We obtain from (1) for $m\geq 0, n\geq 1$:

\begin{align*} \color{blue}{T_{m,n}}&=e^{-f(x,y)}\frac{\partial^{m+n}}{\partial x^m\partial y^n}e^{f(x,y)}\\ &=e^{-f(x,y)}\frac{\partial^{m+n-1}}{\partial x^m\partial y^{n-1}}\left(\frac{\partial}{\partial y}e^{f(x,y)}\right)\\ &=e^{-f(x,y)}\frac{\partial^{m}}{\partial x^m}\frac{\partial^{n-1}}{\partial y^{n-1}}\left(f^{(0,1)}(x,y)e^{f(x,y)}\right)\\ &=e^{-f(x,y)}\frac{\partial^{m}}{\partial x^m}\sum_{s=0}^{n-1}\binom{n-1}{s}f^{(0,n-s)}(x,y)\frac{\partial s}{\partial y^s}e^{f(x,y)}\tag{3}\\ &=e^{-f(x,y)}\sum_{s=0}^{n-1}\binom{n-1}{s}\frac{\partial^{m}}{\partial x^m}\left(f^{(0,n-s)}(x,y)\frac{\partial ^s}{\partial y^s}e^{f(x,y)}\right)\\ &=e^{-f(x,y)}\sum_{s=0}^{n-1}\binom{n-1}{s}\sum_{r=0}^m\binom{m}{r}f^{(m-r,n-s)}(x,y)\frac{\partial ^r}{\partial x^r}\left(\frac{\partial ^s}{\partial y^s}e^{f(x,y)}\right)\tag{4}\\ &=\sum_{r=0}^m\sum_{s=0}^{n-1}\binom{m}{r}\binom{n-1}{s}f^{(m-r,n-s)}(x,y)\left(e^{-f(x,y)}\frac{\partial ^{r+s}}{\partial x^r\partial y^s}e^{f(x,y)}\right)\\ &\,\,\color{blue}{=\sum_{r=0}^m\sum_{s=0}^{n-1}\binom{m}{r}\binom{n-1}{s}f^{(m-r,n-s)}(x,y)T_{r,s}} \end{align*}

and the claim (2) follows.

Comment:

• In (3) and (4) we apply the general Leibniz rule

Answer 3

The answer by Markus is definitely appreciated, but I may have found a simpler way.

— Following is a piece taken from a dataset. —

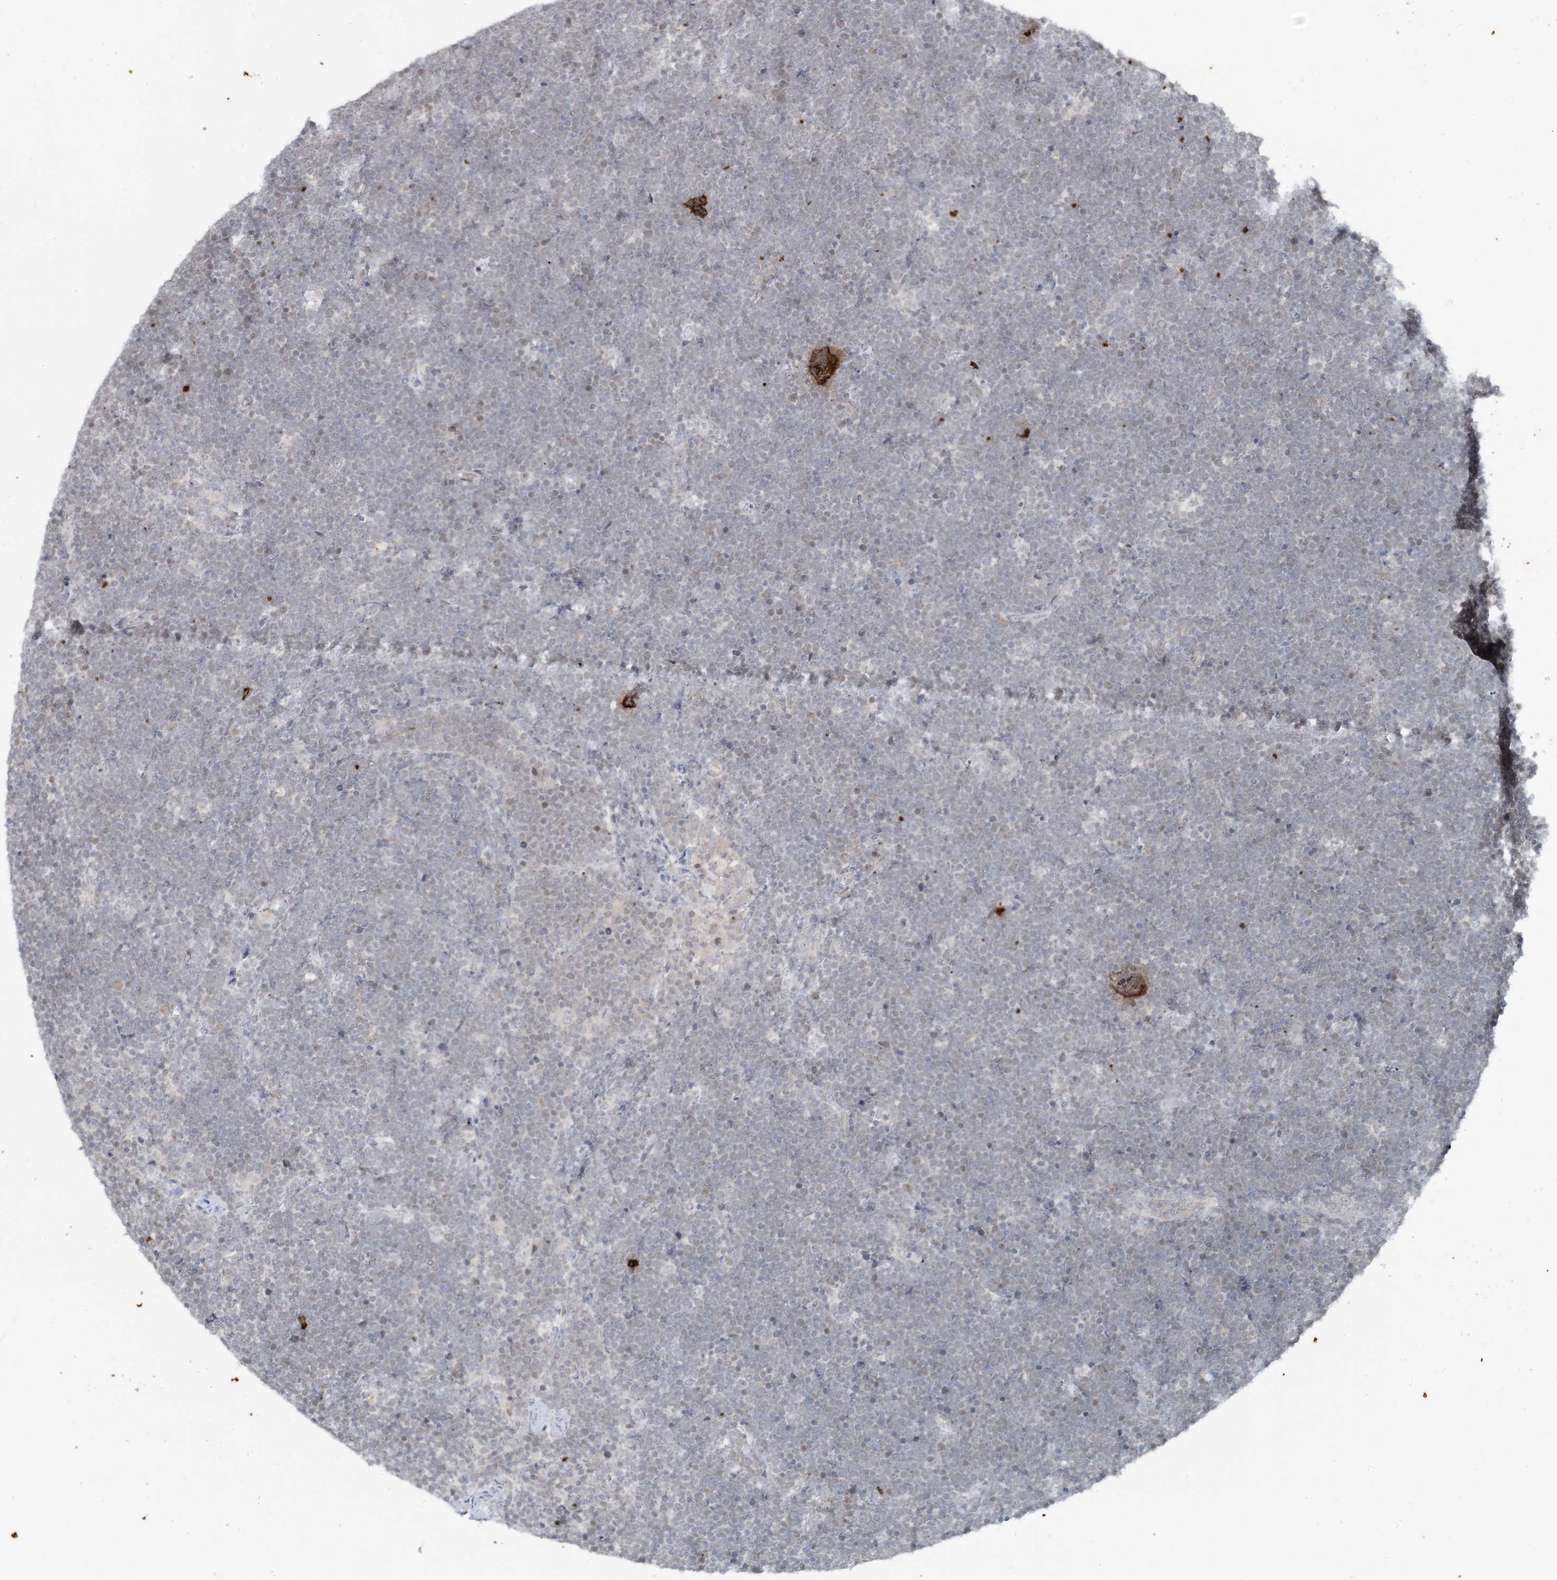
{"staining": {"intensity": "negative", "quantity": "none", "location": "none"}, "tissue": "lymphoma", "cell_type": "Tumor cells", "image_type": "cancer", "snomed": [{"axis": "morphology", "description": "Malignant lymphoma, non-Hodgkin's type, High grade"}, {"axis": "topography", "description": "Lymph node"}], "caption": "Lymphoma stained for a protein using immunohistochemistry reveals no expression tumor cells.", "gene": "LEXM", "patient": {"sex": "male", "age": 13}}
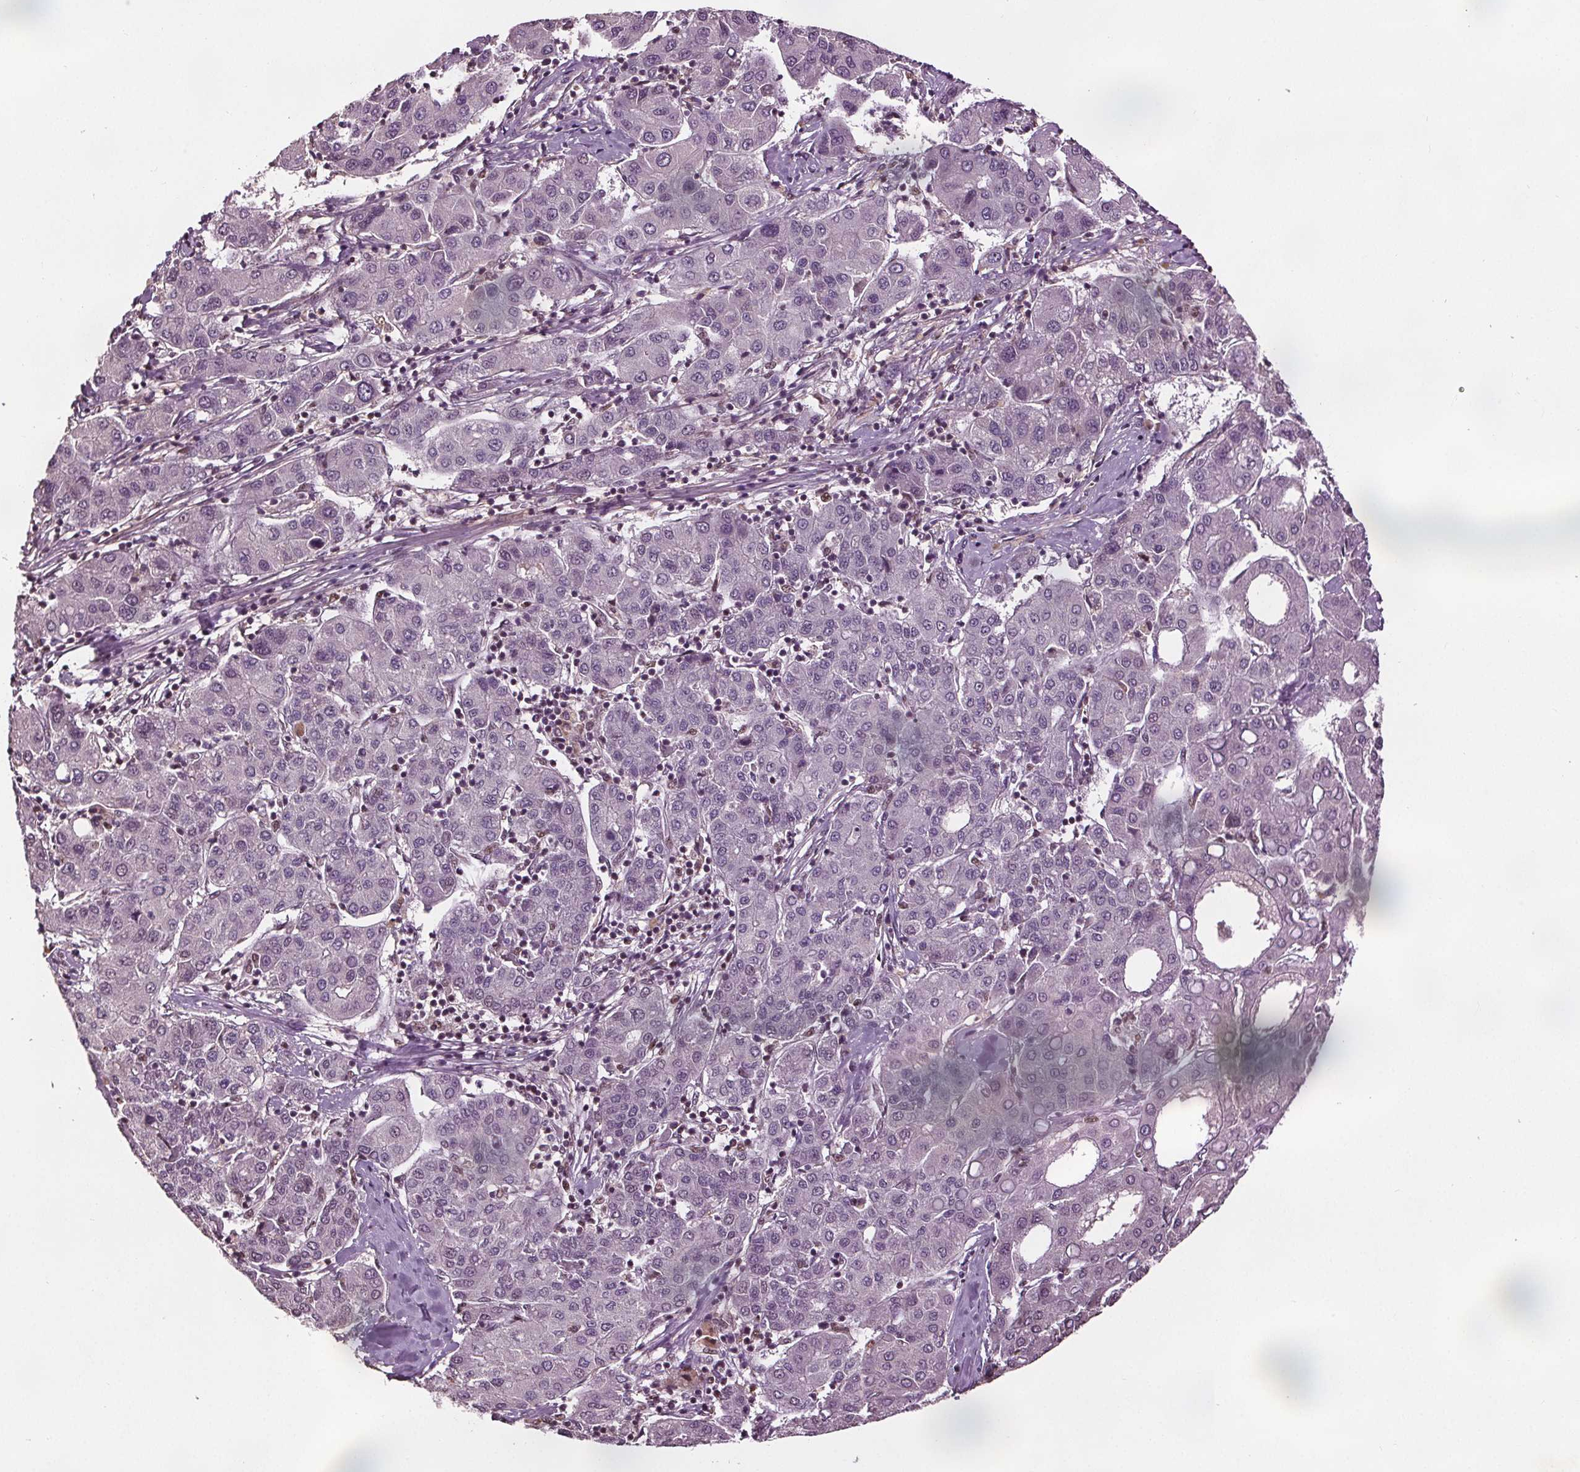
{"staining": {"intensity": "negative", "quantity": "none", "location": "none"}, "tissue": "liver cancer", "cell_type": "Tumor cells", "image_type": "cancer", "snomed": [{"axis": "morphology", "description": "Carcinoma, Hepatocellular, NOS"}, {"axis": "topography", "description": "Liver"}], "caption": "Immunohistochemical staining of human liver hepatocellular carcinoma displays no significant staining in tumor cells. (Immunohistochemistry, brightfield microscopy, high magnification).", "gene": "DDX11", "patient": {"sex": "male", "age": 65}}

We expect the solution to be in the form

$$ \frac{\partial^{m+n}}{\partial x^m \partial y^n}e^{f(x,y)} = e^{f(x,y)}T_{mn}, $$

where $T_{mn} = \sum_{p,q}C^{mn}_{pq}f^{(p,q)}(x,y)$ is a polynomial in the partial derivatives of $f(x,y)$. I have worked out a recursive definition of $T_{mn}$:

$$ \begin{align} T_{m0} &= B_m(f^{(1,0)}(x,y),\dots,f^{(m,0)}(x,y))\\ T_{mn} &= \sum_{r=0}^m\sum_{s=0}^{n-1}\binom{m}{r}\binom{n-1}{s}T_{rs}f^{(m-r,n-s)}(x,y)\qquad n\geq1 \end{align} $$

The only issue is that I don't have an actual proof, I found this result by generating a lot of examples with Mathematica and by staring at them long enough.